Que faire des notes ministérielles divulguées en ce début avril ? par Joëlle Thebault


Suite à la publication du Café pédagogique du 9 avril

Que faire des notes ministérielles divulguées en ce début avril ?

 

Par l’intermédiaire du Café pédagogique (Expresso du 9 avril), nous avons pu lire le projet de notes adressées aux cadres de l’Éducation nationale et aux enseignants du premier et du second degré, signées de Mr Blanquer ; V. Youx et D. Bucheton se sont déjà exprimées à leur sujet, et comment ne pas souscrire à leurs critiques ?   
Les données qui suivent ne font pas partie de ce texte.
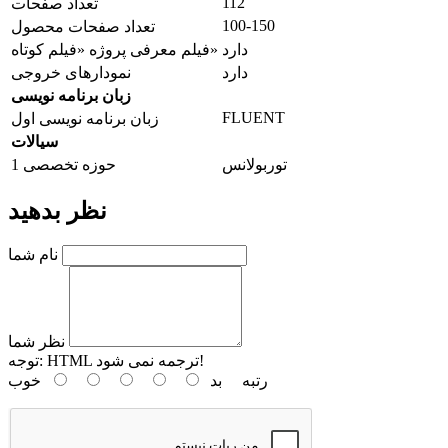
112
تعداد صفحات
100-150
تعداد صفحات محصول
دارد
فیلم معرفی پروژه «فیلم کوتاه»
دارد
نمودارهای خروجی
زبان برنامه نویسی
FLUENT
زبان برنامه نویسی اول
سیالات
توربولانس
حوزه تخصصی 1
نظر بدهید
نام شما
نظر شما
HTML ترجمه نمی شود!
توجه:
رتبه
بد
خوب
On peut aussi s’interroger sur le statut de ces notes. Peut-être s’agit-il simplement de textes en cours de rédaction et donc en projet ? Même s’ils sont transmis officiellement, sous cette forme ou sous une autre, quelle est exactement leur portée ? On se le demande, tant ce mode de communication (injonction serait plus exact) est inhabituel.  De fait, les programmes et le socle commun restent les seuls textes de référence pour le travail des enseignants. Les notes du MEN y renvoient d’ailleurs explicitement à diverses reprises. 

Que faut-il donc y lire ? Sans doute une volonté de nous imposer des modalités de travail (parfois absurdement détaillées), des contenus précisément quantifiés (nombre d’heures consacrées à la lecture, au travail de la langue, nombre d’ouvrages à faite lire intégralement à chaque étape de la scolarité) et identifiés culturellement (part importante du sacrosaint patrimoine, censé devoir occuper une place de plus en plus grande au fil de la scolarité). C’est bien une affirmation politique, plus démagogique que véritablement pédagogique, une fois encore. Comme d’autres déclarations antérieures, gageons que celle-ci sera diffusée auprès du grand public, avec le talent de communicateur que nous devons reconnaitre au ministre. Le 23 juin 2017, on pouvait ainsi lire à la Une du Parisien : « Le ministre Blanquer va offrir Les Fables de la Fontaine aux élèves de CM2 »… C’est bien sûr l’État qui en faisait les frais, mais l’idée de conseiller ces Fables comme lecture estivale ferait sourire si elle ne reflétait pas la conception de la lecture totalement décalée qui inspire les notes ministérielles. 

Retenons donc les enjeux réaffirmés par ces notes, avec lesquels nous serons forcément en accord... Lecture :  construire le parcours d’un lecteur autonomeet Enseignement de la grammaire et du vocabulaire : un enjeu majeur pour la maîtrise de la langue française.Mais n’oublions surtout ni les programmes, ni les conférences de consensus, que le ministre n’effacera pas d’un trait de plume. S’il ne retient que l’importance de l’automatisation de mécanismes de base et s’il laisse enfin un peu de place àla nécessité d’enseigner la compréhension, n’oublions pas, concernant la lecture et l’écriture (grande absente des notes)la nécessité de travailler simultanément le code et le sens, l’importance de l’explicitation (ou métacognition) et la nécessité de construire didactiquement le lien lecture-écriture[1].

Quant aux élèves, ceux que concernent au premier chef le contenu et les modalités de notre travail, ils ne seront impactés par tout cela que dans la mesure où nous, les enseignants et les formateurs, nous laisserons intimider par ce genre de déclarations. Continuons, au contraire, à être les « pollinisateurs[2]» d’une vision toute autre des élèves et de ce que doit leur faire vivre l’École.  



[1]Bilan de la conférence de consensus sur l’apprentissage du lire-écrire de mars 2016

[2]Terme emprunté à Annabelle Fiévet, article récent de l’expresso sur son travail dans le cadre du dispositif PDMQDC.